Linearity Analysis of the Common Collector Amplifier, or Emitter Follower

TL;DR

This paper applies Early modeling to analyze the linearity and non-linearities of the common collector amplifier, providing mathematical expressions and insights for design improvements based on transistor properties.

Contribution

It introduces a simple yet comprehensive Early equivalent model for the common collector amplifier, capturing transistor non-linearities and guiding design optimization.

Findings

THD is higher in PNP devices than NPN with similar current gain

Proper selection of base and emitter resistances affects performance

Limited current gain constrains the amplifier's linearity

Abstract

A recently introduced Early modeling of transistors is applied to the study of the common collector amplifier (or emitter follower), an important type of electronic circuit typically employed as buffer, being characterized by near unit voltage gain, high input resistance, and low output resistance. The Early equivalent model is applied to derive a simple representation that is simple and yet capable of incorporating the transistor non-linearities implied by the Early effect. Mathematical expressions are obtained describing completely the circuit operation in terms of currents and voltages, allowing accurate estimation of the average voltage gain, total harmonic distortion (THD), and average input and output resistances. Prototypes of small signal silicon transistors of types NPN and PNP obtained in a previous work are used to discuss the respectively implied properties of the common collector transistor.
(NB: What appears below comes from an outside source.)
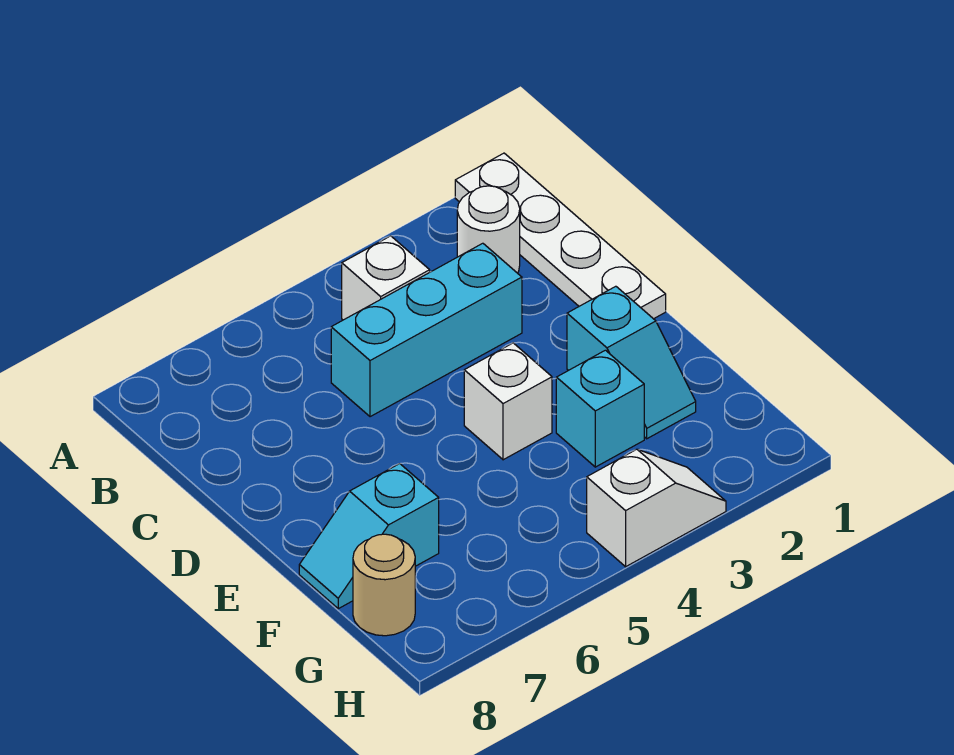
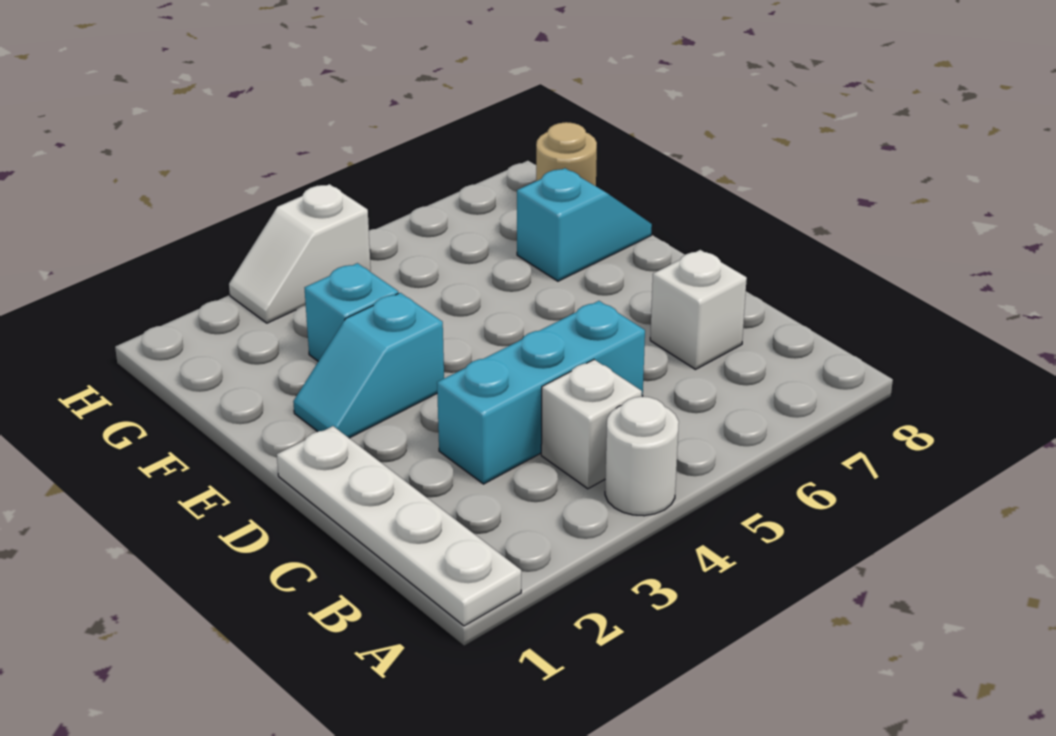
white round brick B2 level 1 -> white round brick A4 level 1
cyan slope E2:F2 level 1 top E -> cyan slope E2:E3 level 1 top 3
white brick E4 level 1 -> white brick C7 level 1

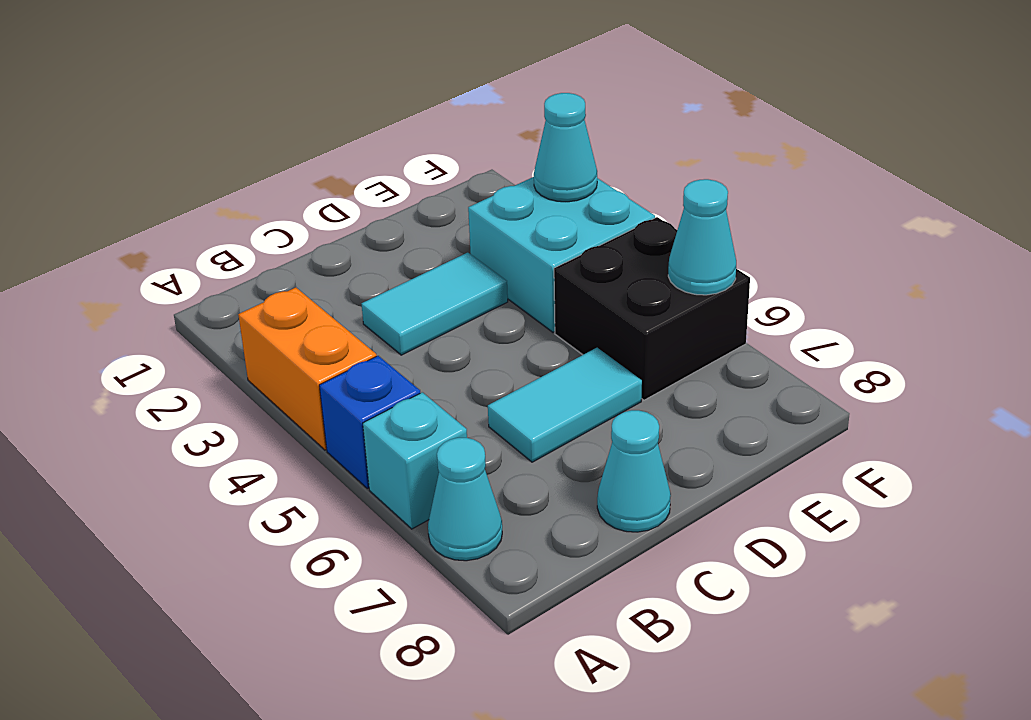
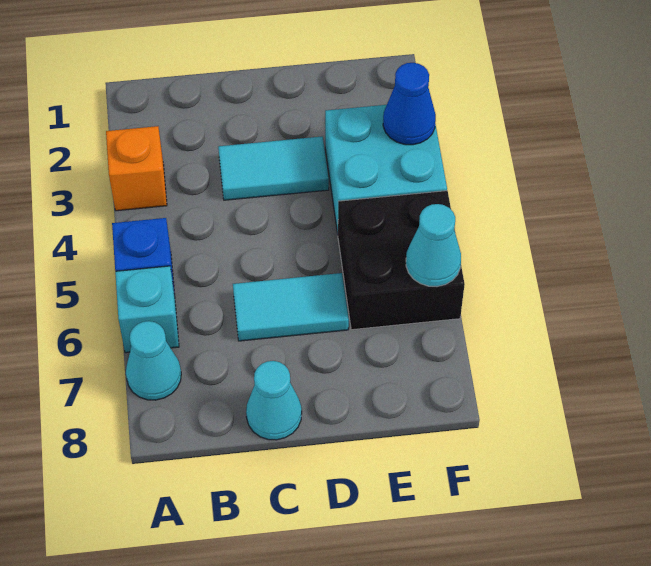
orange brick A3:A4 level 1 -> orange brick A3 level 1
cyan cone F3 level 2 -> blue cone F3 level 2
In addition to confirming the importance of the trade-off of current gain for the desired properties, it is also shown that sub-optimal performance can be obtained in case the base and emitter resistances are not properly chosen. Even so, the limited current gain implied by real-world NPN and PNP small signal silicon devices implies some performance constraints. In particular, it has been observed that the THD tends to be larger for PNP devices than NPN counterparts with the same average current gain. The obtained results pave the way not only to complementary analytical studies, but also provide guidance for design and implementation of improved common collector configurations.